▶ _Work order_: Write out the listing below without alteration, omitting its pictures.

▶ _Record set_:
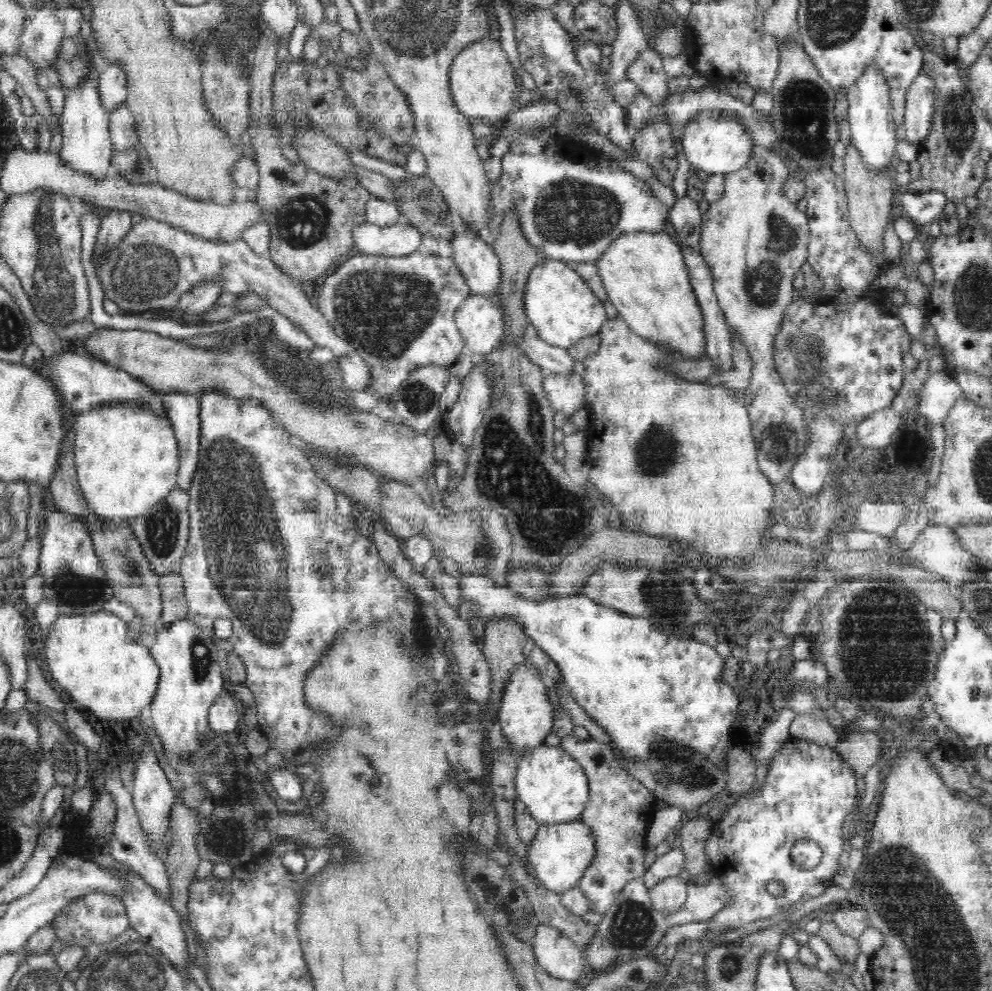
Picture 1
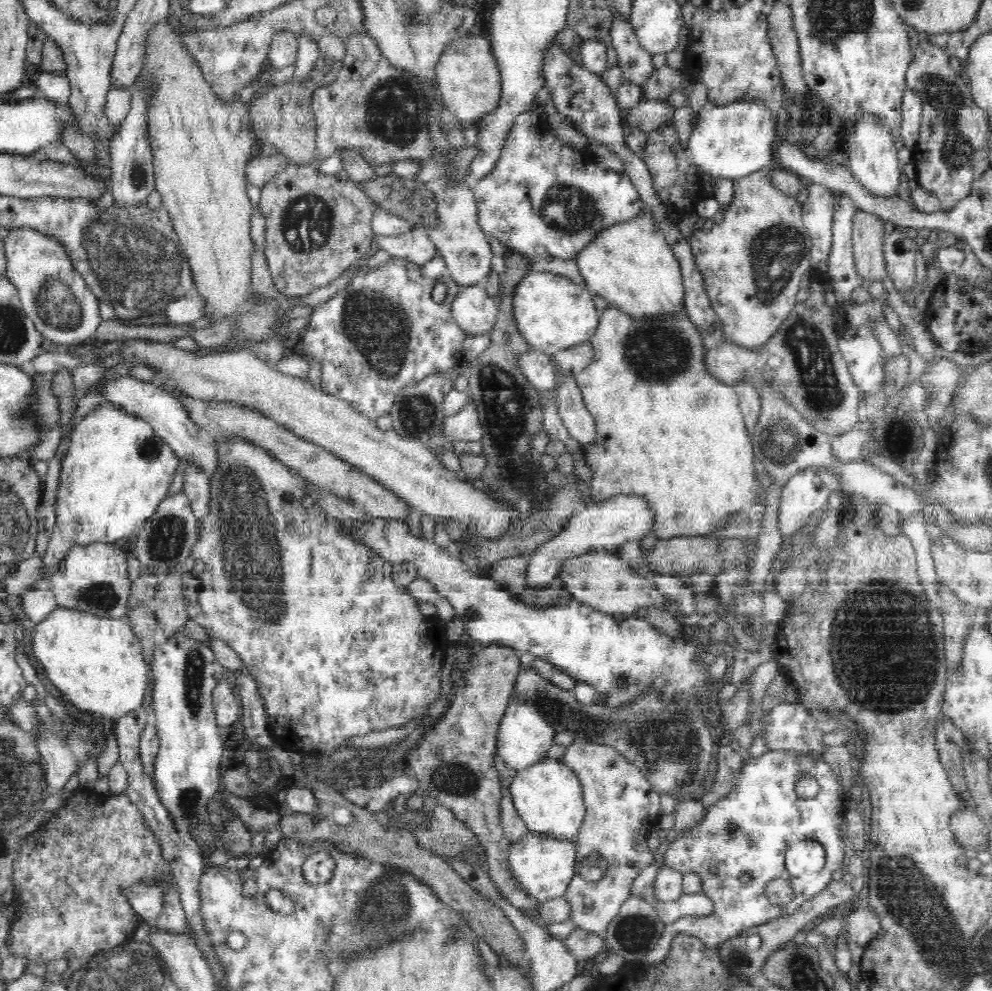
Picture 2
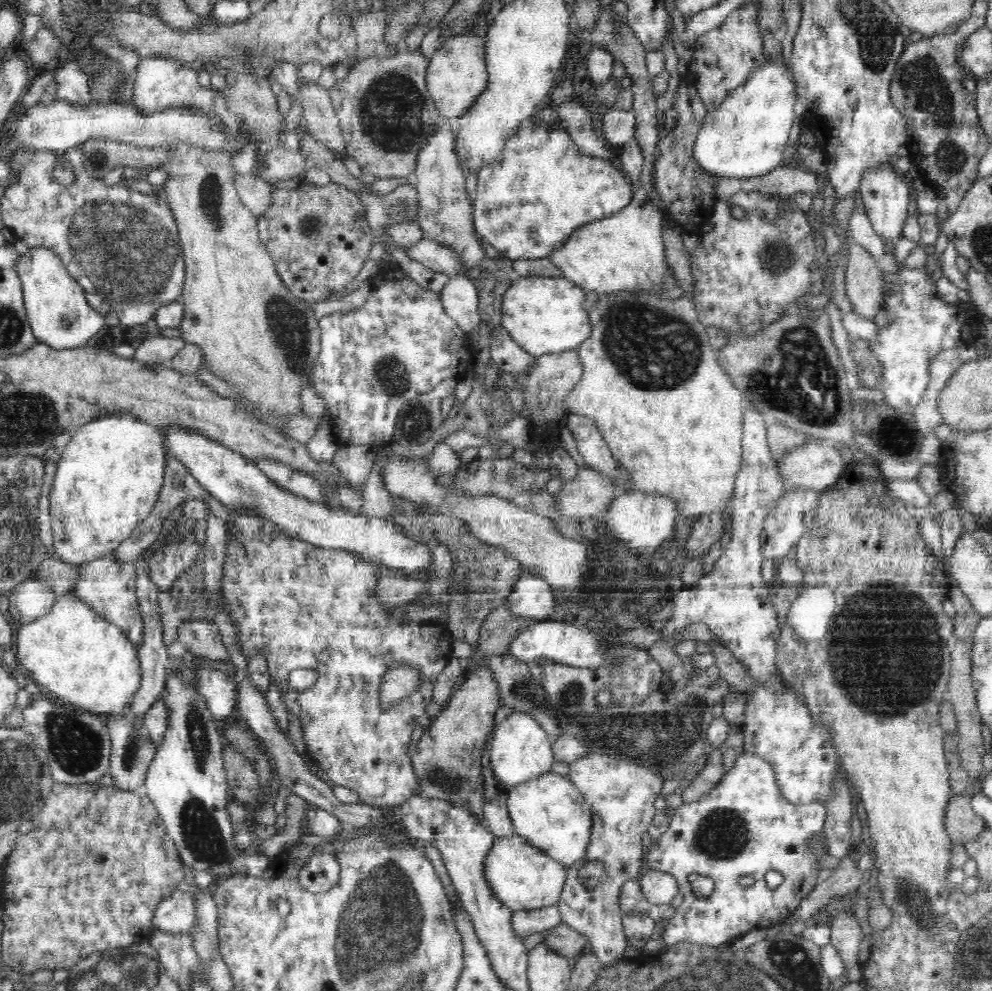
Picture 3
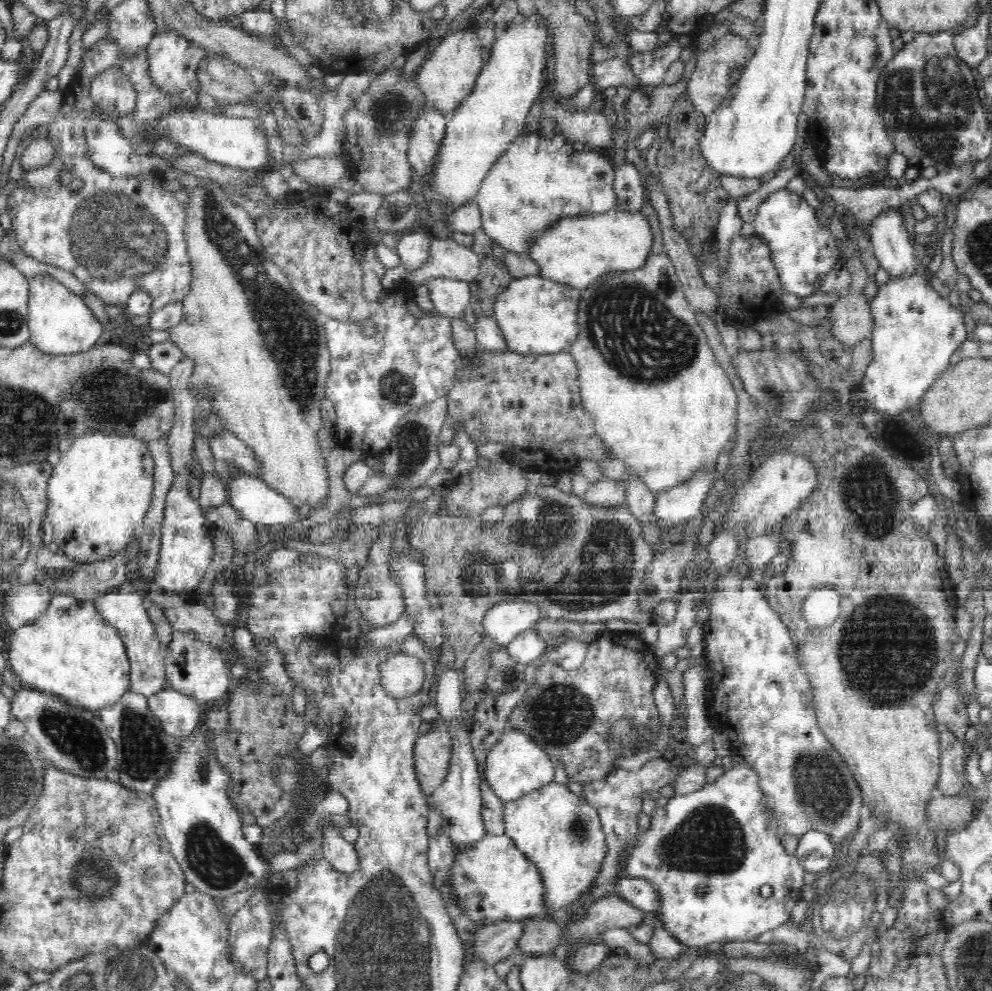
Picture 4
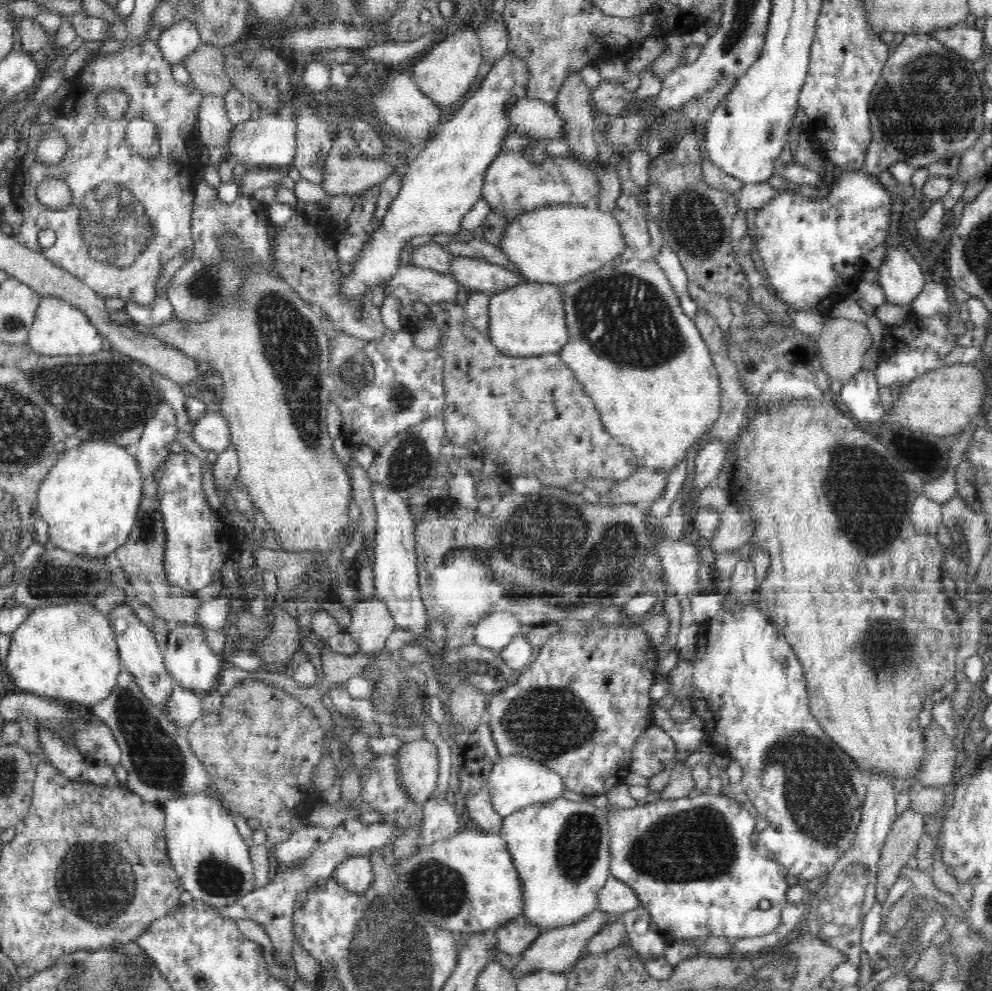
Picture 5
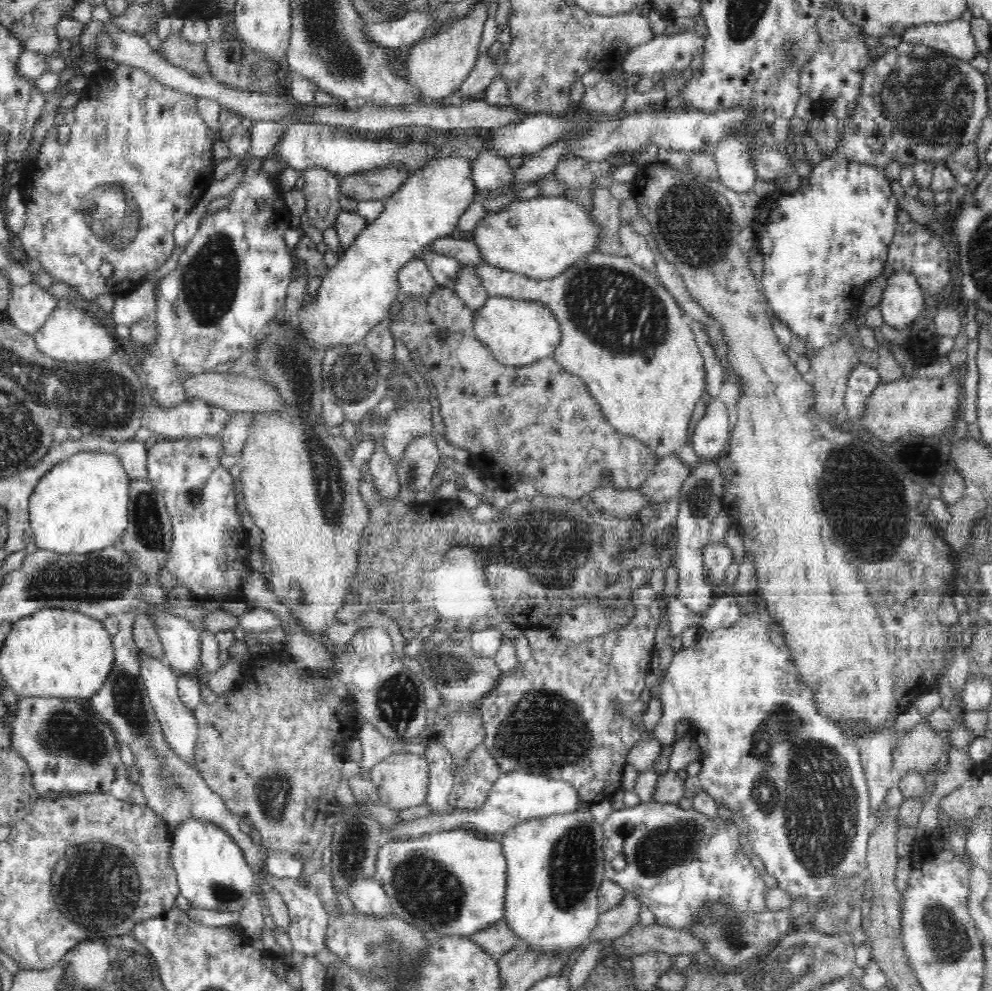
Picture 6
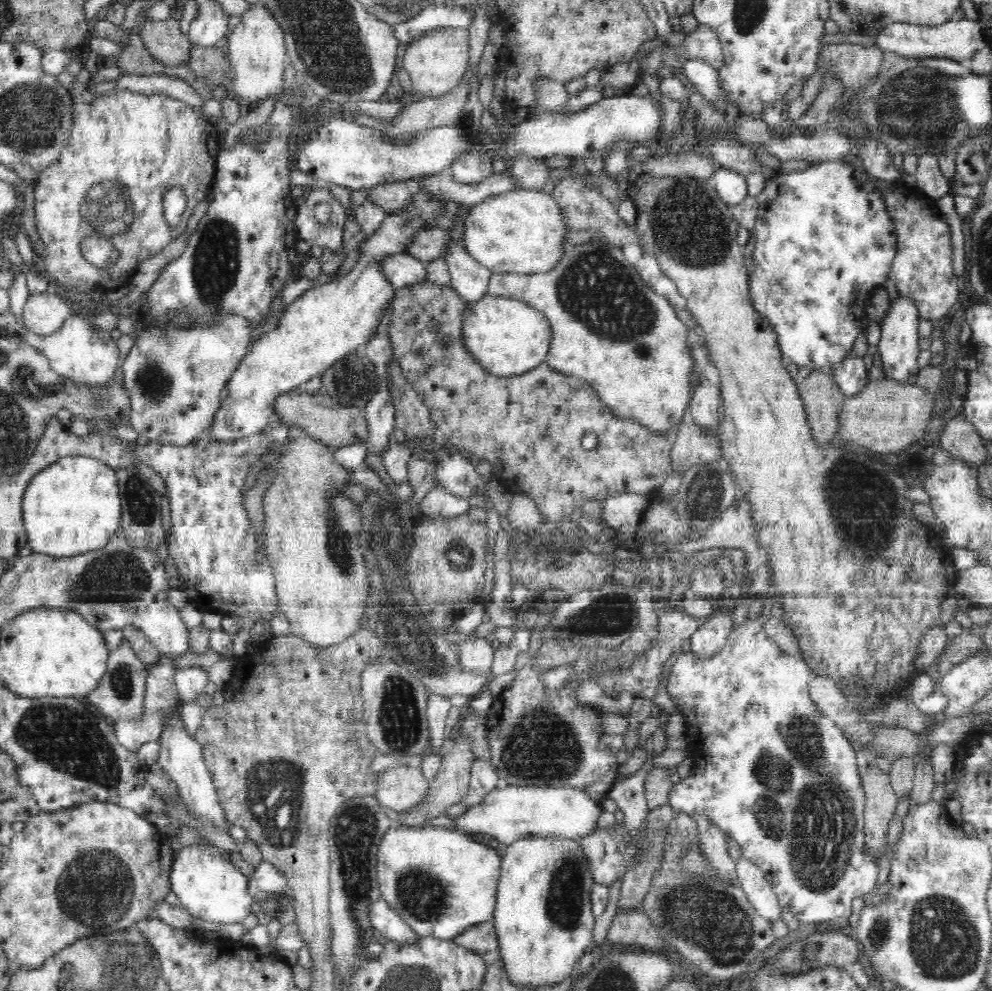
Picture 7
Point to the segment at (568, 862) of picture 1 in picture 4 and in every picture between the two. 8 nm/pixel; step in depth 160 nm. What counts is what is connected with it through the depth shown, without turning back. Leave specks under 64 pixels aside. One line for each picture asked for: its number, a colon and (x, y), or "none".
2: (542, 864)
3: (522, 877)
4: (493, 880)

▶ _Solution to the exercise_:
Picture 1
Picture 2
Picture 3
Picture 4
Picture 5
Picture 6
Picture 7
Point to the segment at (568, 862) of picture 1 in picture 4 and in every picture between the two. 8 nm/pixel; step in depth 160 nm. What counts is what is connected with it through the depth shown, without turning back. Leave specks under 64 pixels aside. One line for each picture asked for: its number, a colon and (x, y), or "none".
2: (542, 864)
3: (522, 877)
4: (493, 880)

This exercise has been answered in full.